Published On: Mon, Mar 11th, 2024

The world’s new £7.8bn ‘futuristic’ city built at the base of beautiful volcano | Travel News | Travel

A futuristic city which will have driverless cars is due to be completed in 2024.

Woven City, , is an upcoming metropolis conceptualised by automotive manufacturing firm Toyota that was first announced in 2020.

The company started constructing the $10 billion (£7.8 million) project three years ago in 2021 and is currently on track for completion later in 2024.

The growing city will incorporate a network of renewable, energy-efficient Toyota vehicles when it officially opens.

They will serve a comparatively tiny, exclusive, four-figure community in a coveted spot at the base of Mount Fuji.

When complete, Woven City will stretch over 175 acres (0.2 square miles), and accommodate 2,000 people.

Every resident living in the “high-tech, sensor-laden metropolis” will participate in a live human experiment, as Toyota plans to involve them in tests of its autonomous vehicles.

Upon completion this year, the driverless vehicles – named “E-palettes” – will be used for transport, mobile shops and deliveries, with sensors planted in traffic lights, buildings and roads guiding their paths through the city.

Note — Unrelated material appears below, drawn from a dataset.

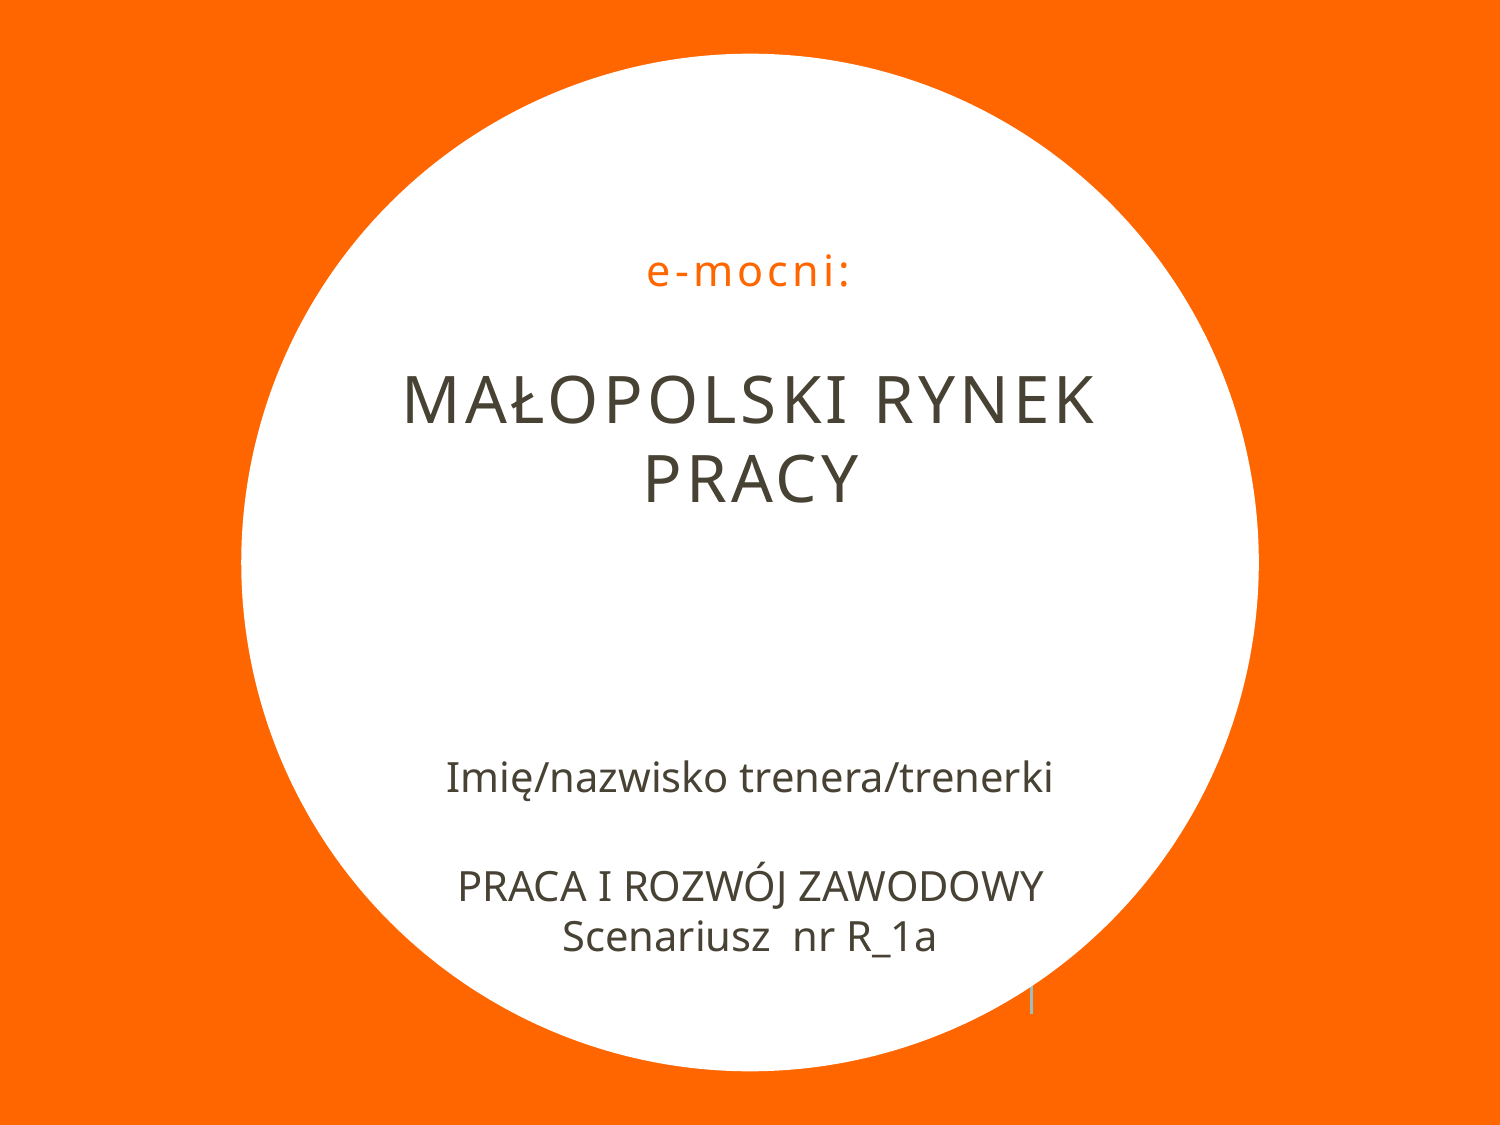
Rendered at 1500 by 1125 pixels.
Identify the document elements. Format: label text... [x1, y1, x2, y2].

title e-mocni: małopolski rynek pracy [332, 233, 1169, 525]
subtitle Imię/nazwisko trenera/trenerki PRACA I ROZWÓJ ZAWODOWY Scenariusz nr R_1a [376, 694, 1125, 1016]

Toyota expects to gather a massive, continuous data stream from the city’s population that documents local participation and traffic.

Autonomous vehicles, pedestrians and cyclists will each have their own road on which they can travel.

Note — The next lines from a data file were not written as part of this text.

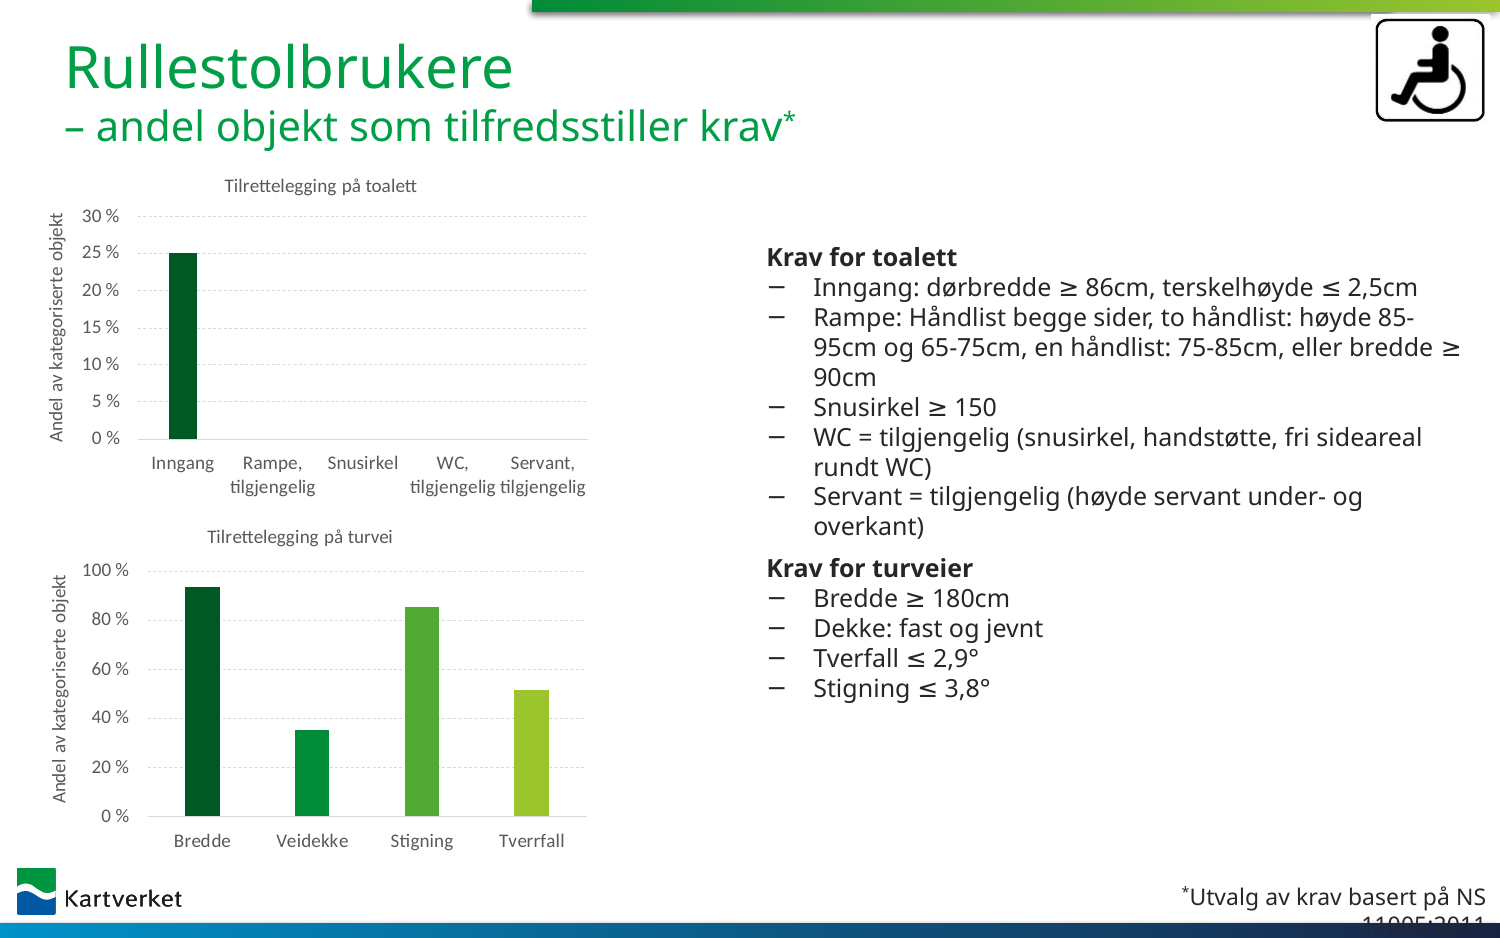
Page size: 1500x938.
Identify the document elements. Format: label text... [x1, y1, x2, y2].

text_box *Utvalg av krav basert på NS 11005:2011 [1068, 873, 1500, 938]
picture [41, 520, 598, 859]
picture [41, 166, 599, 505]
text_box Krav for toalett Inngang: dørbredde ≥ 86cm, terskelhøyde ≤ 2,5cm Rampe: Håndlist begge sider, to håndlist: høyde 85-95cm og 65-75cm, en håndlist: 75-85cm, eller bredde ≥ 90cm Snusirkel ≥ 150 WC = tilgjengelig (snusirkel, handstøtte, fri sideareal rundt WC) Servant = tilgjengelig (høyde servant under- og overkant) [751, 234, 1483, 545]
text_box Rullestolbrukere – andel objekt som tilfredsstiller krav* [49, 14, 1431, 158]
picture [1371, 13, 1491, 127]
text_box Krav for turveier Bredde ≥ 180cm Dekke: fast og jevnt Tverfall ≤ 2,9° Stigning ≤ 3,8° [751, 545, 1483, 710]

The project will also look beyond travel, as the firm also plans to create smart homes that can take out trash on their own and even automatically restock refrigerators, and the entire ecosystem will run on hydrogen.

Toyota President Akio Toyoda has hailed Woven City as a “new chapter in our story and in our industry”.

However, Alexander Soley, an independent consultant focusing on autonomous vehicles, said some of the city’s residents may not feel so happy to test Toyota’s newest inventions.

He said: “When it comes to new technologies, you can’t just release them and expect them to get picked up, they need to sit with people for a good period of time.”

Mr Soley added: “Elderly families are a group targeted to live in the city.

“How will they feel about stepping foot in a car without a driver? That’s what Toyota’s trying to figure out.”